February 24, 2016


February is Spay/Neuter Awareness Month and February 23 is World Spay Day (and is commemorated every year on the last Tuesday of February). World Spay Day is presented by The Humane Society of the United States, Humane Society International, and Humane Society Veterinary Medical Association.


Many breeds of dog are able to begin breeding as young as 4 months old, and while puppies are cute, allowing your dog to remain unaltered is detrimental to her individually and to the fate of many other dogs.


 World Spay Day estimates 2.4 million healthy or treatable cats and dogs are put down in U.S. shelters each year. That’s one every 13 seconds! And this figure doesn’t account for the many pets that live as strays at large – estimated at over 40 million, who may meet unfortunate ends in traffic or due to government actions to reduce the stray population through culls. The majority of these rogue pets are the result of surplus, unwanted litters conceived by accident and unable to find homes. Spaying and neutering your household pet literally saves their lives.


  • Female dogs are ‘spayed’ – their reproductive organs (uterus and ovaries) are removed entirely. Specific benefits for females who are spayed: drastically reduced rates of breast tumors, urinary tract infections, and other illnesses including cancer of the reproductive organs; no going into ‘heat’ with its bleeding, howling and urinating in excess; a longer happier life.

  • Male dogs are ‘neutered’ – their testicles are removed. Specific benefits for males: reduced rates of prostate problems and testicular cancer; reduced flight risk from the reduced drive to seek out fertile females; may improve behavior overall in dealing with other dogs or animals; less likely to ‘mark’ inappropriate locations with urine; a longer, happier life.

The stitches at the incision site take a week or two to heal (longer for females due to the more invasive procedure), and it is important to use the 'Elizabethan' collar provided by your vet to prevent your dog from licking, biting and irritating the site during healing.
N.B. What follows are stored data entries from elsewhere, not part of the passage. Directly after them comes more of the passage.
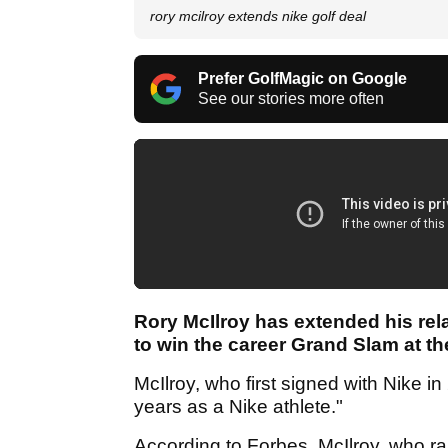
rory mcilroy extends nike golf deal
Prefer GolfMagic on Google
See our stories more often
Rory McIlroy has extended his rel
to win the career Grand Slam at th
McIlroy, who first signed with Nike i
years as a Nike athlete."
According to Forbes, McIlroy, who ra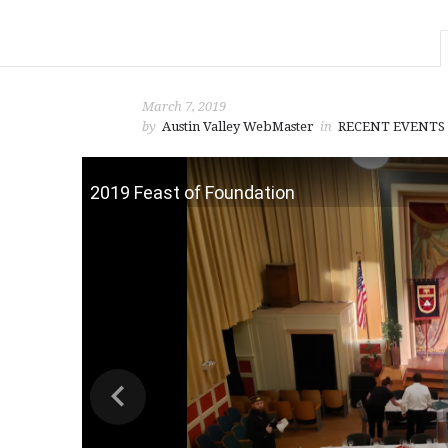
March 7, 2019
by
Austin Valley WebMaster
in
RECENT EVENTS
2019 Feast of Foundation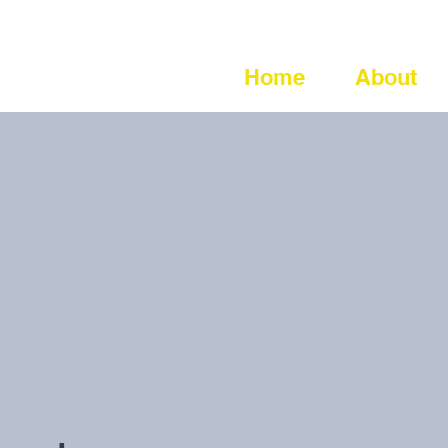
Home
About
After the discomfort wears off and the stitches dissolve, I can personally vouch for the improved quality of life your dog will have. 


We rescued one of our dogs from a farm where she had 'accidentally' gotten pregnant at a young age. When the puppies were born, she didn't know what to do with them, and refused to feed them. The farm owners were therefore seeking to sell the puppies for some hundreds of dollars (because of the money they spent feeding them manually), and were giving her away for free on Craigslist and taking her to the pound if unsuccessful. This egregious injustice would not stand, and my father and I drove two hours over the mountains to retrieve this dog, who we'd seen in a tiny thumbnail size picture and heard about on the phone.


We brought her home, took her to the vet, and fixed her various worms and anaemia. We arranged to bring her back to be spayed when her next heat concluded. After she recovered, the transformation began. No doubt it was an effect of the better food, comfortable life and lack of worms as well, but the happiness we'd seen in the intervening weeks was definitely more carefree and puppy-like now. It was almost as if she knew she'd never have to suffer through having puppies while still a puppy herself again - that she could really truly enjoy this new sweet life, no strings attached. Maybe I imagined it, but she certainly enjoys herself now.


Many people report positive experiences with spaying & neutering, such as improved temperament in rambunctious young males, and reduced escape attempts (and the subsequent pregnancies!) by females in heat. Most pets adopted through a rescue service like Rural Dog Rescue are already altered, but pets you rescue off-transport, from a local shelter, or private owners are often in need of this essential service. You can always have your family veterinarian spay/neuter any new pet you adopt.